Depuis 2009, la société SVOD commercialise une série de filtres à usage domestique, portée par une stratégie de marketing pensée par Olena Hapon et détonante pour cette région post-soviétique. L’intérieur des bureaux ressemble à un autre monde, coupé de la friche industrielle qui les entoure. Sur les murs, des peintures géantes en hommage à la série américaine “Breaking Bad” ironisent sur l’aspect “chimiste fou” que partagent les acteurs principaux et les inventeurs de ces filtres. Mais au lieu de vendre des drogues dures, la promesse est ici toute autre: “Nous allons la purifier, votre eau!”

Dans ce cas comme dans beaucoup d’autres en Ukraine, c’est la chute de l’URSS qui est à l’origine des problèmes. “Nous avons eu de plus en plus de coupure d’eau chaude, et les gens se sont mis à utiliser des chauffes-eau individuels. Mais l’eau ici est pleine de calcaire, et source d’incrustations qui abiment le matériel”, explique Boris Shoukailo, chimiste et directeur de l’institut de recherche associé à SVOD. Lui et une poignée de camarades chercheurs ont développé des filtres, testés dans leurs propres appartements. “Quand le tambour de mon lave-linge est tombé en panne, les réparateurs sont restés bouche-bée: pas une trace d’incrustation après dix ans de fonctionnement!”. Vêtu d’un polaire trop large, dans sa soixantaine, l'air ingénu, Boris Shoukailo fait mine d’un génie improvisé. Il a néanmoins de la suite dans les idées. “Nous avons décidé de commercialiser nos découvertes. Et ça a marché!”

SVOD et l’institut emploient aujourd’hui 150 personnes environ, et leurs produits sont incontournables sur le marché ukrainien. La société est aussi très active dans les pays de la Communauté des Etats Indépendants (CEI) héritière de l’URSS: Russie, Kazakhstan, Biélorussie, etc.

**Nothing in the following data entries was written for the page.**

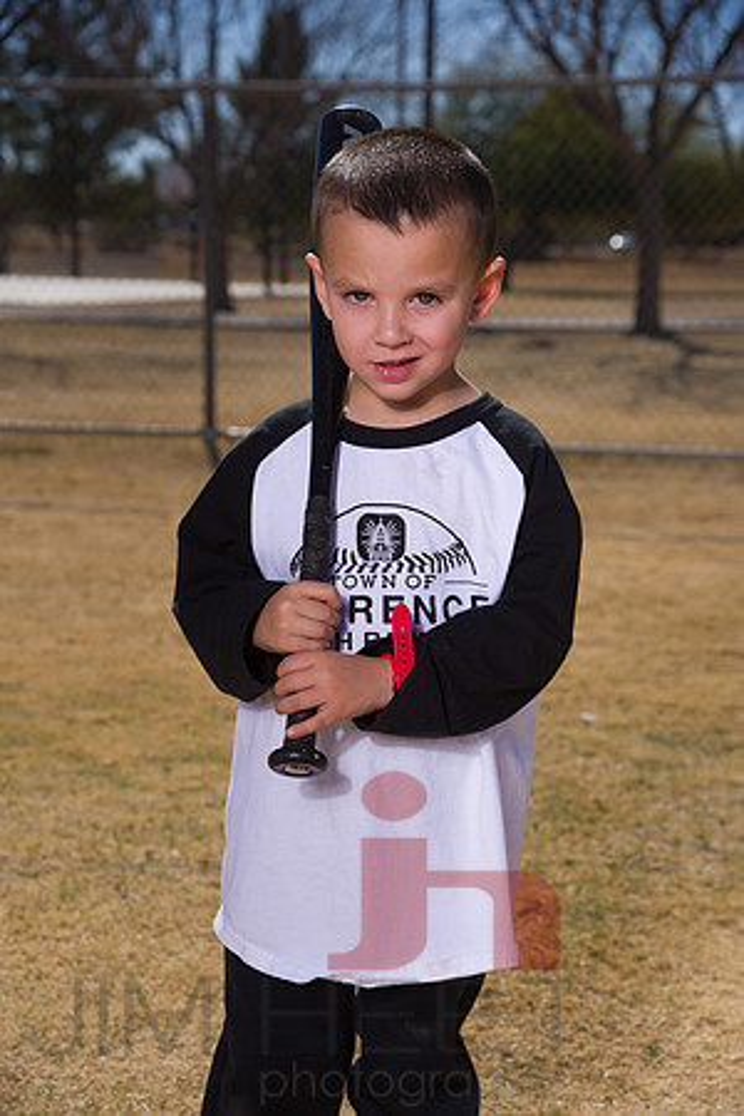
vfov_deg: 30.5
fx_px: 2046
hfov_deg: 20.6
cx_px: 372
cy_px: 558
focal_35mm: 66
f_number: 5.6
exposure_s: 1/1250
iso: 100
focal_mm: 66
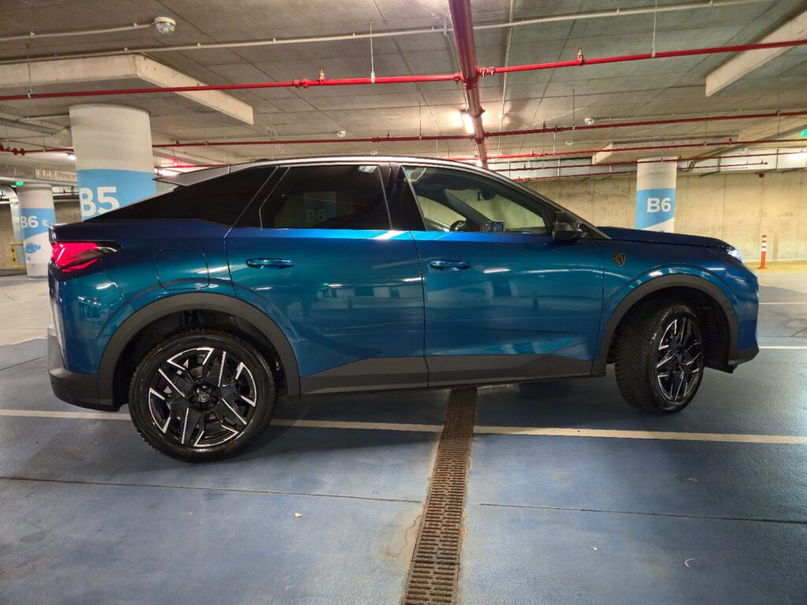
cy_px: 302
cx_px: 404
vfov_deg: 58.9
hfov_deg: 73.9
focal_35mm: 23
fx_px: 536
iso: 800
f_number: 1.8
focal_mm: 5.4
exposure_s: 1/25
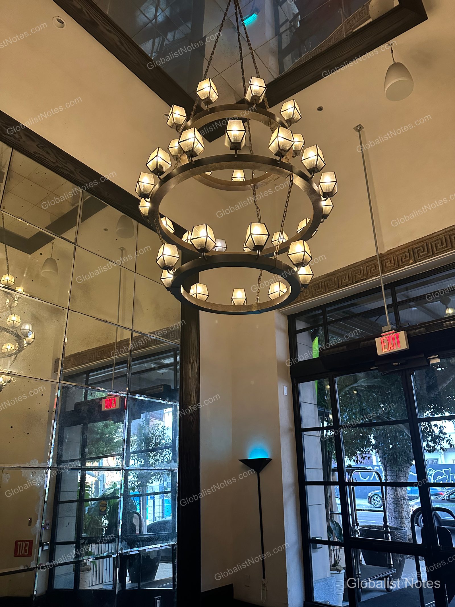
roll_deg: -1.3
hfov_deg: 56.8
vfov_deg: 71.6
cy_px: 304
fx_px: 421
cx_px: 228
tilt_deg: +22.1
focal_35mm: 24
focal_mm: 6.86
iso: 640
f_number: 1.78
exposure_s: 1/60
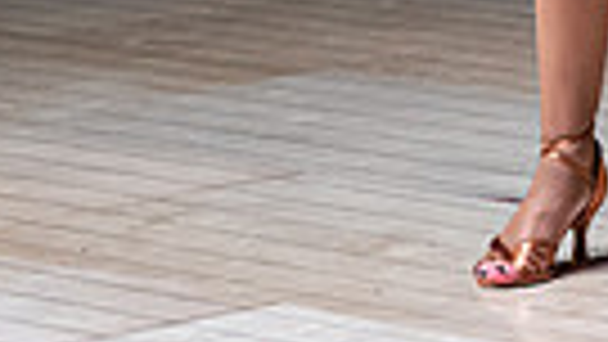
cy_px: -486
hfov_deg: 6.3
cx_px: 919
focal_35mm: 338
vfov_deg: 3.5
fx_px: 5450
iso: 3200
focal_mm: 75
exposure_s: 1/400
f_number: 3.5
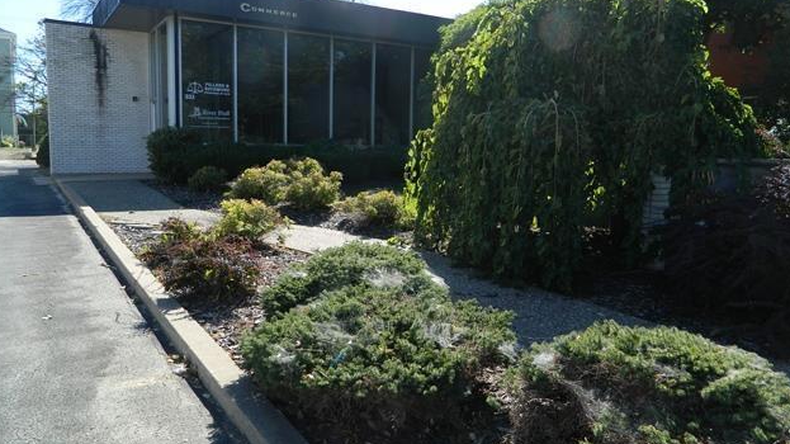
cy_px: 206
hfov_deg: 67.9
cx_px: 391
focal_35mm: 28
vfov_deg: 41.4
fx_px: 586
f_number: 3.1
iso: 80
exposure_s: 1/500
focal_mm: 4.5
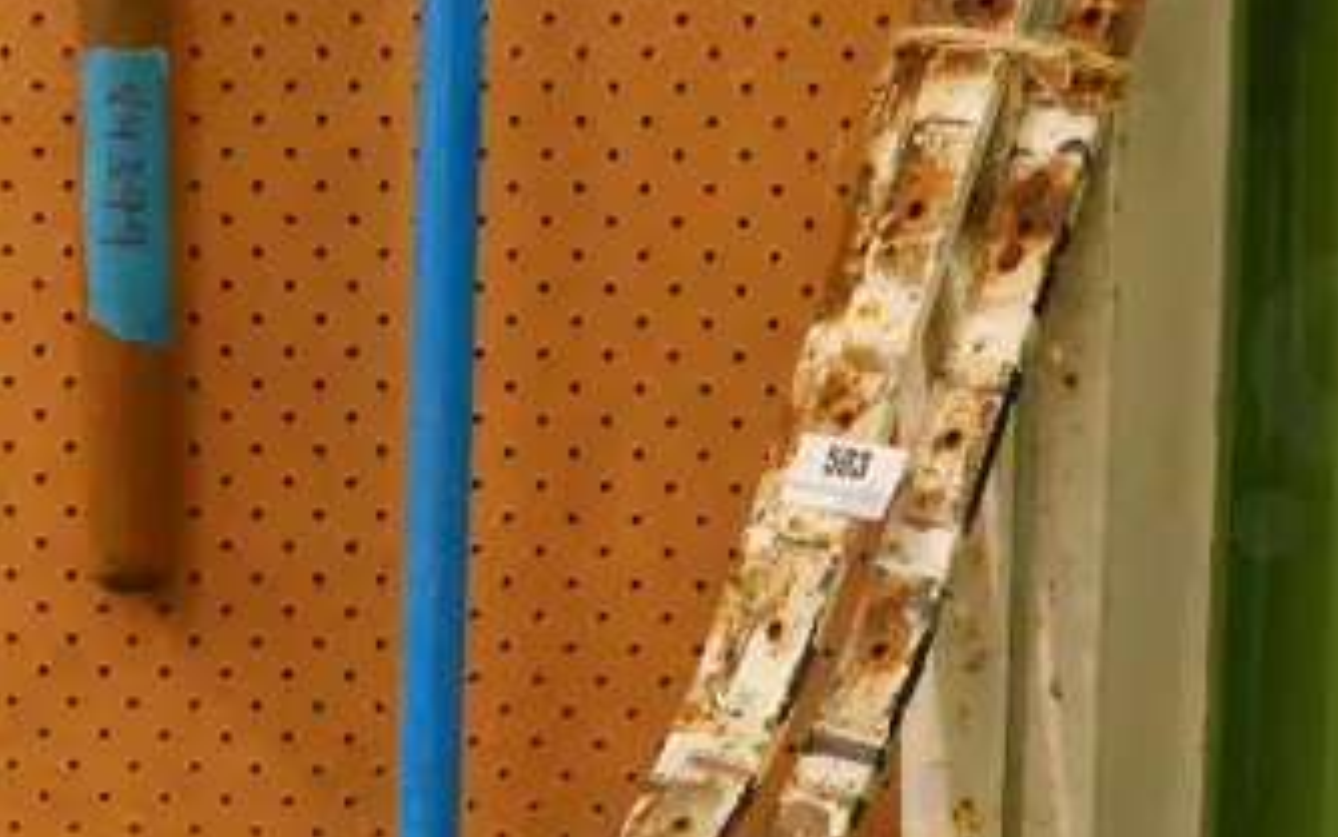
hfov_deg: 26.3
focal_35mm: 78
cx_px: 441
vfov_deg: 16.0
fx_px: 2845
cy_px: 1047
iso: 3200
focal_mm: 12
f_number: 3.7
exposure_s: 1/160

Les tensions géopolitiques depuis 2014 ont néanmoins coûté un certain nombre de marchés orientaux à SVOD. L’Ukraine s’est de fait mise en retrait de la CEI, en maintenant sa participation sur une “stricte base sélective”. “Cela a été la conséquence la plus difficile à gérer de la guerre”, confesse Oksana Dmitrenko,  responsable des exportations. La ligne de front a beau se trouver à seulement 30 kilomètres au sud de Severodonetsk, “nous ne ressentons pas l’impact du conflit de manière physique. Par contre, les querelles commerciales nous ont compliqué la vie”. Combattante, elle travaille avec des partenaires étrangers comme USAID pour se rediriger vers les marchés occidentaux.

C’est pourtant en Ukraine, et en particulier dans les régions de l’est, que les enjeux sont les plus importants. La ville portuaire de Marioupol, plus au sud, est d’ailleurs la cible d’un vaste projet international visant à en faire la première ville du pays à offrir de l’eau potable au robinet d’ici à 2022-23. Une ambition folle dans cette métropole encerclée d’immenses usines métallurgiques, et qui se heurte à des défis considérables d’approvisionnement de l’eau depuis la zone de guerre. Boris Shoukailo scrute néanmoins ce projet de près. Lui a récemment aidé à l’assainissement des eaux du lac “Duboviy Hay”, dans une autre région, pour y permettre la baignade. Plus généralement, les dirigeants de SVOD et de l’institut se sont aussi investis dans des activités à caractère social à Severodonetsk. “Nous vivons ici, il faut participer au bien-être de la région, pour les générations futures”, conclut Boris Shoukailo.